» **Entries supplied**

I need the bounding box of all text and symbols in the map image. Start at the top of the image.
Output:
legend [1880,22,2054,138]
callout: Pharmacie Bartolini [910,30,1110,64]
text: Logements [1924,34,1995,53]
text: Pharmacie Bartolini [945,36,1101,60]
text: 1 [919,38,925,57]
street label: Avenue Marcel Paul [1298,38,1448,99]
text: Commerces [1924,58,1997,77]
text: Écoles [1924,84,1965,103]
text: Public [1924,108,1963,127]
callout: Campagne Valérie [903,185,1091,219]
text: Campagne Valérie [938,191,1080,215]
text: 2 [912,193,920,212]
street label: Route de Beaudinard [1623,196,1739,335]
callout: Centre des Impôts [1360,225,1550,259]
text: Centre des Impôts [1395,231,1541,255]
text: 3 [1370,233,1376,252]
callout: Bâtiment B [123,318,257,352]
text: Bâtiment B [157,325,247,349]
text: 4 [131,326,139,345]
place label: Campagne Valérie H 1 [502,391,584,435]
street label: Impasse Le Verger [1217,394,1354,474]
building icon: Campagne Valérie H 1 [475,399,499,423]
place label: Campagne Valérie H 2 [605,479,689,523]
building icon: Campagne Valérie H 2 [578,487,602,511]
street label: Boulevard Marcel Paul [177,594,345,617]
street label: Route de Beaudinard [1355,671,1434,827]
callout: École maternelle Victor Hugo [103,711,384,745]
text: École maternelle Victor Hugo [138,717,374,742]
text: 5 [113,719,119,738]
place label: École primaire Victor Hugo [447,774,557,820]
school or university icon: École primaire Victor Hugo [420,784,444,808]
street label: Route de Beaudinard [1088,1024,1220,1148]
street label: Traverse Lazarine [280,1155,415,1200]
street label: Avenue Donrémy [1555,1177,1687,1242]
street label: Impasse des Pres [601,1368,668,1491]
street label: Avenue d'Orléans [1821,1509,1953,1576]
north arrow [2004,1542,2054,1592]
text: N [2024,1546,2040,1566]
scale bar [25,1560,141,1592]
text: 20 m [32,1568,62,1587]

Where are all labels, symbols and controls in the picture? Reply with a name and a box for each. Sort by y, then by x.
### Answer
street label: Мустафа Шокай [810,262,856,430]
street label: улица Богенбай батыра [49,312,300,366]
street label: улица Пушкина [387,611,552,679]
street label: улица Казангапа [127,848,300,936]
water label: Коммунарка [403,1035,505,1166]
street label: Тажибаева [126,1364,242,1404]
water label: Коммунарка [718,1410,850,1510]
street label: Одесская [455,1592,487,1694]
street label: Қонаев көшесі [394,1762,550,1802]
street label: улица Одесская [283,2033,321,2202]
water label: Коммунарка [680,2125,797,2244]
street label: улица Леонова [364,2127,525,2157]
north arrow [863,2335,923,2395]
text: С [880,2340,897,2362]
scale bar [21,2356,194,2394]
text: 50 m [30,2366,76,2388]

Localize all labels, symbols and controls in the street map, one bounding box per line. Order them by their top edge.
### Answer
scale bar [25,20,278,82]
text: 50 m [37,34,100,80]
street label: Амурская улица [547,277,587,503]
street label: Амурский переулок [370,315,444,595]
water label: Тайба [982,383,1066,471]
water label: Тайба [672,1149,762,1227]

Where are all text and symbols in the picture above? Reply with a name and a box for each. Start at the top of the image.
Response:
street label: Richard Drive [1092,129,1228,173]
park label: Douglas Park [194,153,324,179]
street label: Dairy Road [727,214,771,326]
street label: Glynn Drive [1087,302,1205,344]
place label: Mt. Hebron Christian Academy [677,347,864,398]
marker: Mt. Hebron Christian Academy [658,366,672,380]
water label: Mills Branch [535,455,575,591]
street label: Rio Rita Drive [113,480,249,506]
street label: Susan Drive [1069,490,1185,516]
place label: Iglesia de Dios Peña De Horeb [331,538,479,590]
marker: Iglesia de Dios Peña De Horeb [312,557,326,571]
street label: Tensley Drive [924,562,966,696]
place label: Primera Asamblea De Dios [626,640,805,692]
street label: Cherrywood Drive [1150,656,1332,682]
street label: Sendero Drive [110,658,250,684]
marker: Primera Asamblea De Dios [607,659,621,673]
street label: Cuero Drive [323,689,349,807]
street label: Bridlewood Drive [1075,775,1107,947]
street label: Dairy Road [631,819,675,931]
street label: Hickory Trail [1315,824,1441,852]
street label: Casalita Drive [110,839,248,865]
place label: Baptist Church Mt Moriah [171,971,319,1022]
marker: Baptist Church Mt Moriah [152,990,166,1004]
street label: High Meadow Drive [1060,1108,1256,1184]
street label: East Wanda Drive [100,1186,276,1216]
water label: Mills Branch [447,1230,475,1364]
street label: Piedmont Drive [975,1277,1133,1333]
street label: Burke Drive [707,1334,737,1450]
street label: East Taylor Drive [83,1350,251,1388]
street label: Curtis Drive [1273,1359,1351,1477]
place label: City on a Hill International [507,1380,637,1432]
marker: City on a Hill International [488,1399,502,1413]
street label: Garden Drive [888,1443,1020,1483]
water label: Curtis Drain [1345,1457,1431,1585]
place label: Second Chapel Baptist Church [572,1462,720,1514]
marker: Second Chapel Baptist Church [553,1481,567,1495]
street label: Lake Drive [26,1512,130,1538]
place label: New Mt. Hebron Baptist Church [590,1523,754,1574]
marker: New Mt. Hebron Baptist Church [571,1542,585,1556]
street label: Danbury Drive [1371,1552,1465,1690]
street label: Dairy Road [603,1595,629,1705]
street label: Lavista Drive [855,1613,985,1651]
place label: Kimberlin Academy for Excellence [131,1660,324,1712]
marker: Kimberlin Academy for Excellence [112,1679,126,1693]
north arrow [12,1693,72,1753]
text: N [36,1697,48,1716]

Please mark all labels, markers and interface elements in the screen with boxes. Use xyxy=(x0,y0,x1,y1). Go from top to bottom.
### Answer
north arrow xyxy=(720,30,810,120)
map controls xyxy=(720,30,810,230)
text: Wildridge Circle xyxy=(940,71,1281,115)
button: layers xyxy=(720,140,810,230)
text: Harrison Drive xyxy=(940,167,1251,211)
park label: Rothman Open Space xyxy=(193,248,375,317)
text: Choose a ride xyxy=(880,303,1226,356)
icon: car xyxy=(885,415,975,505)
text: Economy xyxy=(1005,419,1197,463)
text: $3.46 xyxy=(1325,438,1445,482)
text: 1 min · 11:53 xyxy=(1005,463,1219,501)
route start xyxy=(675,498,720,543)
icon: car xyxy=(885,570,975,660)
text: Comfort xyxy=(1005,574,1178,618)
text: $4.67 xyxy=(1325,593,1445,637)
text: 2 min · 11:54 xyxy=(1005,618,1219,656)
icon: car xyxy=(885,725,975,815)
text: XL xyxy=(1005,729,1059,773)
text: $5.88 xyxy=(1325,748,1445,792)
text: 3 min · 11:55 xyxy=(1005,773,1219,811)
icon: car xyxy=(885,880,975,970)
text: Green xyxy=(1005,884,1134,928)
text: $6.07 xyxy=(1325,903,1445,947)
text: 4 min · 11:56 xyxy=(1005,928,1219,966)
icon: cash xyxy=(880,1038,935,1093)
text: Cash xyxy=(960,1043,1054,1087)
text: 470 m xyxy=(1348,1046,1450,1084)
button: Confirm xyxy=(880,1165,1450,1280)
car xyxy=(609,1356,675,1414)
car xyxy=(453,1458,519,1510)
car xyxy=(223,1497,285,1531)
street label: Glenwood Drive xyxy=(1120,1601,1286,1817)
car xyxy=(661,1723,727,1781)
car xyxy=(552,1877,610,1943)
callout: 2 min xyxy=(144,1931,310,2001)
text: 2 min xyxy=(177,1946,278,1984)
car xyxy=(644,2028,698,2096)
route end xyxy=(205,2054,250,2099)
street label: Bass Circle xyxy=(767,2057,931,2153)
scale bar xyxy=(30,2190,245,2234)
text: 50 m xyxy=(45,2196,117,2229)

» **Problem**
Above are the entries; copy out every line among them that contains the word "bounding".

» **Response to this task**
I need the bounding box of all text and symbols in the map image. Start at the top of the image.
Localize all labels, symbols and controls in the street map, one bounding box per line. Order them by their top edge.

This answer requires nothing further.